Nobody does that. You can't "submit PRs" to an LLM. Although if you pick up new pretraining data you do get people discussing all newly discovered problems, which is a bit of a neat circularity.
> And your 2nd and third point about planning and compounding errors remain challenges.. probably unsolvable with LLM approaches.
Unsolvable in the first place. "Planning" is GOFAI metaphor-based development where they decided humans must do "planning" on no evidence and therefore if they coded something and called it "planning" it would give them intelligence.
Humans don't do or need to do "planning". Much like they don't have or need to have "world models", the other GOFAI obsession.
Ignoring conversations about 'reasoning', at a fundamental level LLMs do not 'do math' in the way that a calculator or a human does math. Sure we can train bigger and bigger models that give you the impression of this but there are proofs out there that with increased task complexity (in this case multi-digit multiplication) eventually the probability of incorrect predictions converges to 1 (https://arxiv.org/abs/2305.18654)
> And your 2nd and third point about planning and compounding errors remain challenges.. probably unsolvable with LLM approaches.
The same issue applies here, really with any complex multi-step problem.
> Again, mere months later the o series of models came out, and basically proved this point moot. Turns out RL + long context mitigate this fairly well. And a year later, we have all SotA models being able to "solve" problems 100k+ tokens deep.
If you go hands on in any decent size codebase with an agent session length and context size become noticeable issues. Again, mathematically error propagation eventually leads to a 100% chance of error. Yann isn't wrong here, we've just kicked the can a little further down the road. What happens at 200k+ tokens? 500k+ tokens? 1M tokens? The underlying issue of a stochastic system isn't addressed.
>While Yann is clearly brilliant, and has a deeper understanding of the roots of the filed than many of us mortals, I think he's been on a debbie downer trend lately
As he should be. Nothing he said was wrong at a fundamental level. The transformer architecture we have now cannot scale with task complexity. Which is fine, by nature it was not designed for such tasks. The problem is that people see these models work on a subset of small scope complex projects and make claims that go against the underlying architecture. If a model is 'solving' complex or planning tasks but then fails to do similar tasks at a higher complexity it's a sign that there is no underlying deterministic process. What is more likely: the model is genuinely 'planning' or 'solving' complex tasks, or that the model has been trained with enough planning and task related examples that it can make a high probability guess?
> So, yeah, I'd take everything any one singular person says with a huge grain of salt. No matter how brilliant said individual is.
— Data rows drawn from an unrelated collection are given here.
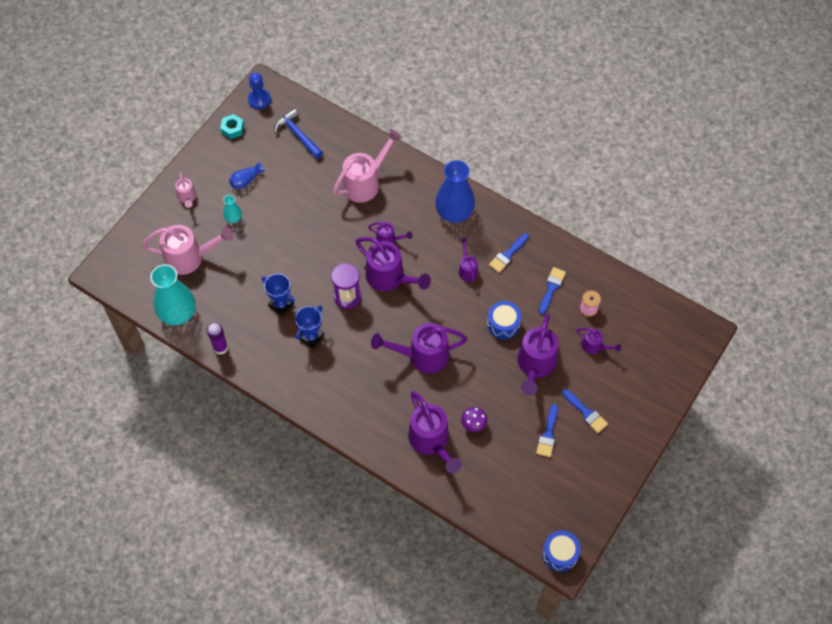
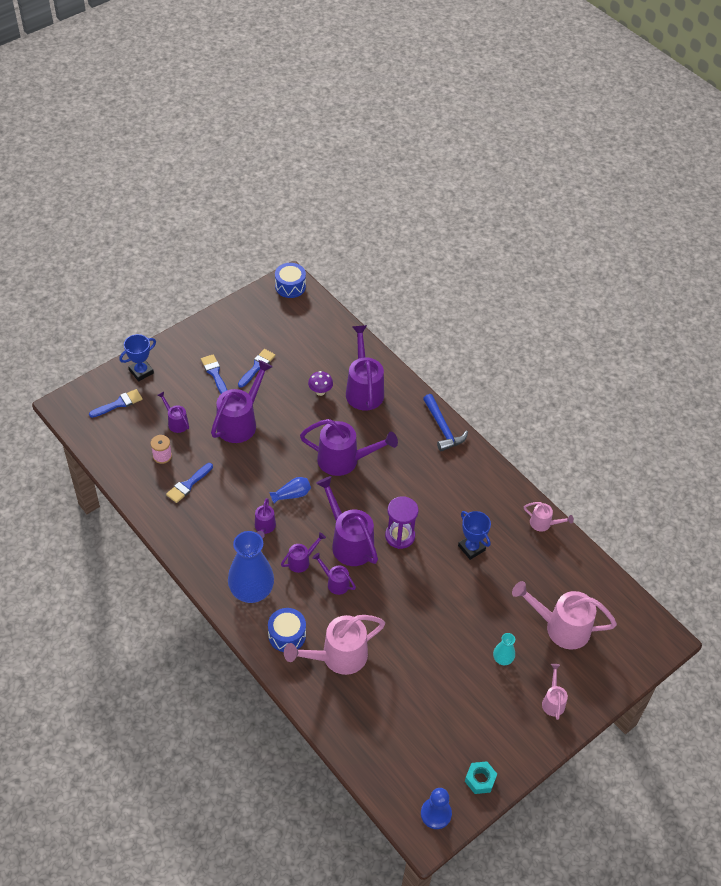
camera: 165 degrees left, 10 degrees down
turquoise vase [150,264,196,325] -> none
purple glue stick [207,322,228,355] -> pink watering can [524,502,574,532]
blue vase [229,162,264,189] -> blue vase moved to [269,477,311,504]
blue hammer [274,108,323,159] -> blue hammer moved to [423,394,468,452]
blue trophy [295,306,324,349] -> blue trophy moved to [119,334,156,381]
blue drum [487,301,521,339] -> blue drum moved to [268,608,306,652]
blue brush [489,233,529,273] -> blue brush moved to [89,389,143,418]
none -> purple watering can [281,532,326,573]

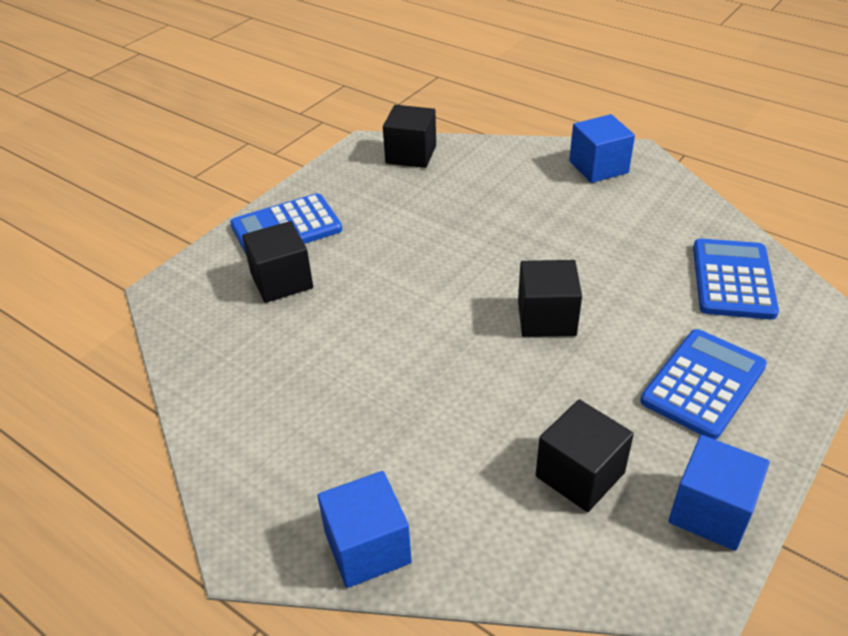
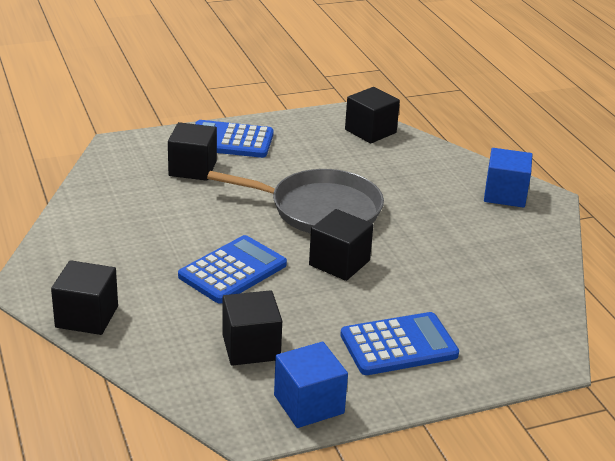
camera: 30 degrees right, 10 degrees down
blue cube [317,471,412,588] -> black cube [51,260,118,335]
blue calculator [693,239,779,320] -> blue calculator moved to [178,235,287,303]
none -> grey pan [207,169,384,234]

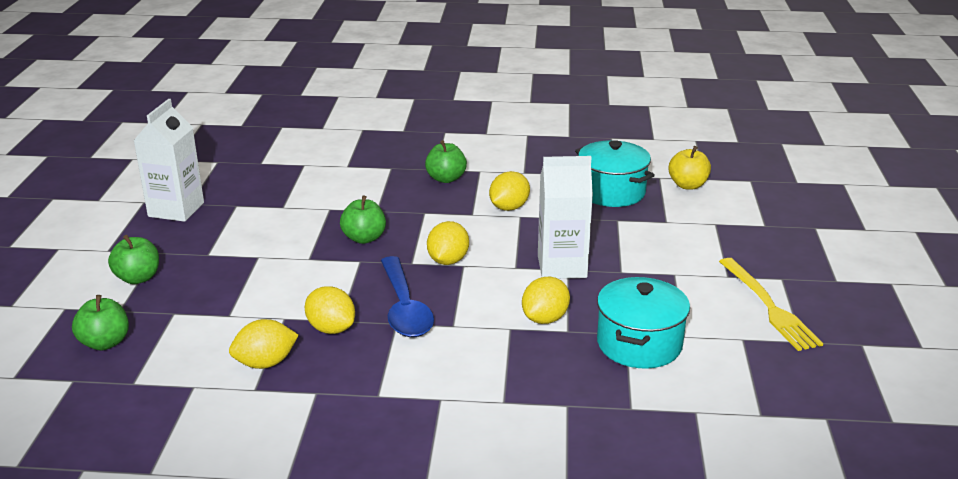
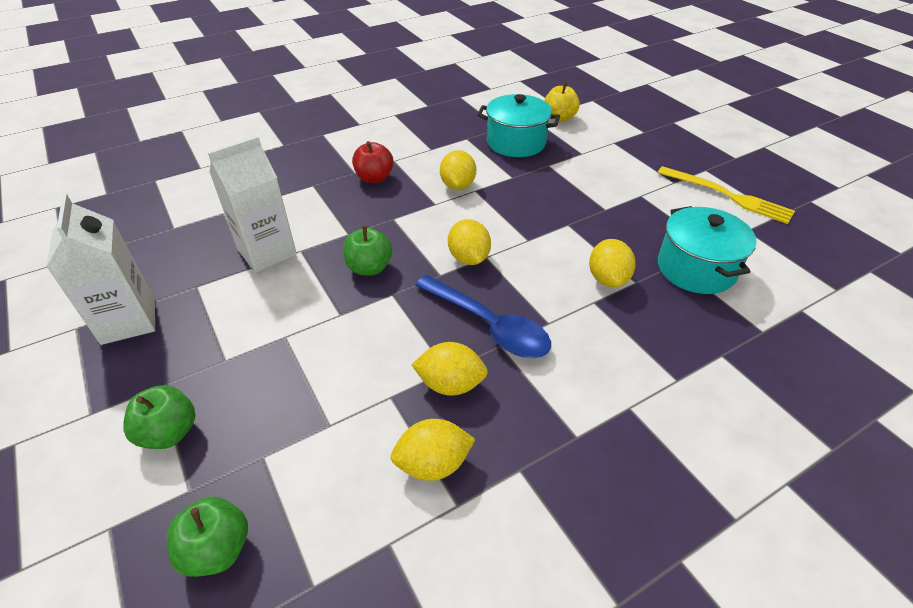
camera: 35 degrees left, 15 degrees up
yellow lemon [229,319,299,369] -> yellow lemon turned 45 degrees clockwise [391,419,475,481]
green apple [425,140,467,183] -> red apple [352,141,394,183]
white carton [538,156,593,279] -> white carton moved to [208,136,297,272]

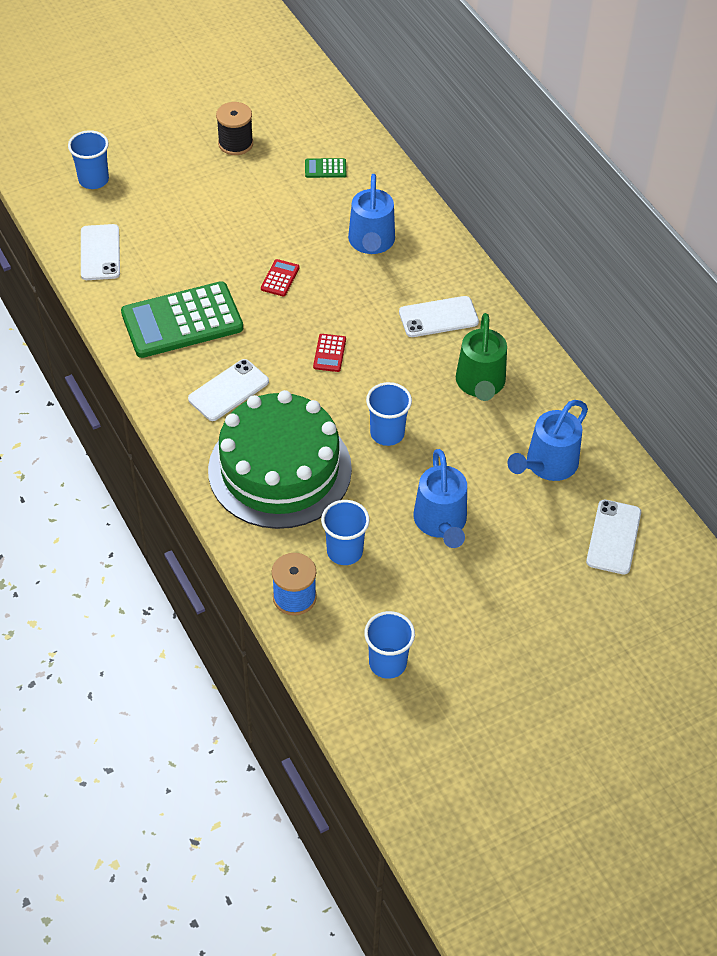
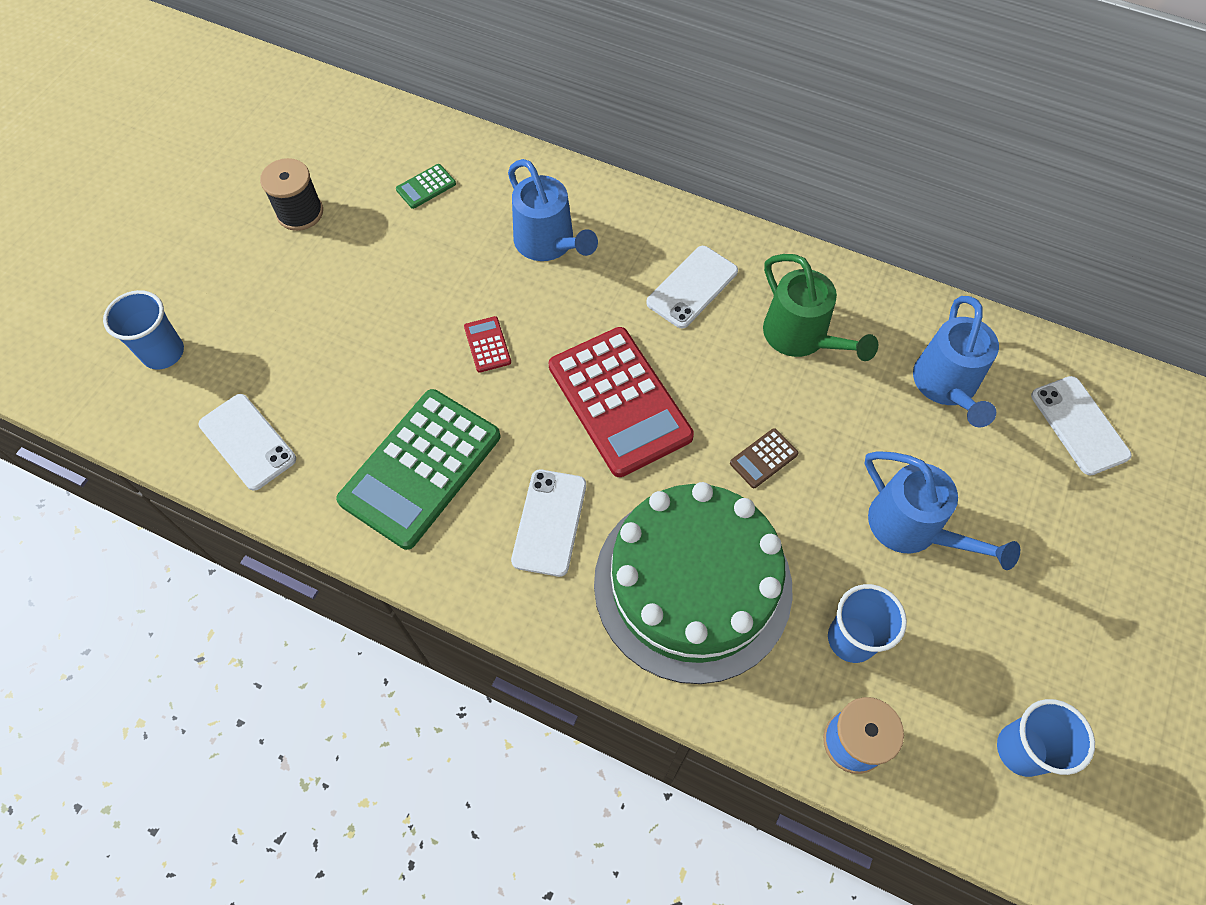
camera: 35 degrees left, 10 degrees up
red calculator [313,334,346,372] -> red calculator [548,327,694,477], size x2.47
blue cup [366,382,412,446] -> brown calculator [730,428,798,488]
If anything, a guy like Yann with a role such as his at a Mag7 company being realistic (bearish if you are a LLM evangelist) about what the transformer architecture can do is a relief. I'm more inclined to listen to him than a guy like Altman who touts LLMs as the future of humanity meanwhile is path to profitability is AI Tik-Tok, sex chatbots, and a third party way to purchase things from Walmart during a recession.
They really can’t. Token prediction based on context does not reason. You can scramble to submit PRs to ChatGPT to keep up with the “how many Rs in blueberry” kind of problems but it’s clear they can’t even keep up with shitposters on reddit.
And your 2nd and third point about planning and compounding errors remain challenges.. probably unsolvable with LLM approaches.